Former mortician here. These aren’t used everywhere or all the time. If your family requests your body be embalmed, all the liquids and semi-solids of your insides will be sucked out of your guts using a hollow spear hooked up to a vacuum. If done right, there should be no liquid left in your body to leak out.
The funeral homes I worked at didn’t have these. If it was necessary to plug the anus, we’d pack it with a bunch of kapok fiber. It’s like cotton but doesn’t absorb liquid.
I have so many questions but I’m high, so, can you just write more about your job please? I’m fascinated.

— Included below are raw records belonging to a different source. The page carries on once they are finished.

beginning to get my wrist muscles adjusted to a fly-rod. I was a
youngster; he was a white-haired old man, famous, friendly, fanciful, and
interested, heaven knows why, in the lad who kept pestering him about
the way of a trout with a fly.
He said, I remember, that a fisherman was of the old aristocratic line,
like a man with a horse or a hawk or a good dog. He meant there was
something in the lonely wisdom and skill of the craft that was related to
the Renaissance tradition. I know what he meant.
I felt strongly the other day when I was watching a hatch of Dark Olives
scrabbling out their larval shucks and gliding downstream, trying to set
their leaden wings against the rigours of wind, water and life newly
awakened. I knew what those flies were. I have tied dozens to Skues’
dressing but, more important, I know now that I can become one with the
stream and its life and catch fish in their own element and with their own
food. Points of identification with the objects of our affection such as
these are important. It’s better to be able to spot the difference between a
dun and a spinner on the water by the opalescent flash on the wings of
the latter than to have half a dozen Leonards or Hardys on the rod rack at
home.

Future archaeologists will be left to ponder the ritual significance of this object. Why were so many people buried with this grave good?
“We hypothesize it was for religous reasons”
ritual object
Fun fact: the cork stopper in a cask, keg, or barrel is called a bung. The hole into which it is inserted is called a bunghole.
Bunghole is also a euphemism for anus. So, a question for any morticians here: can we start calling the corpse plug a bung? I’d consider a career change if I got to tell people about the bung in grandpa’s bunghole.
Somehow this step didn’t make it into Mortuary Assistant.
It’s one of the on-the-job revelations they tell you about in training.
“Oh, and by the way would you mind corkscrewing grampa over there?”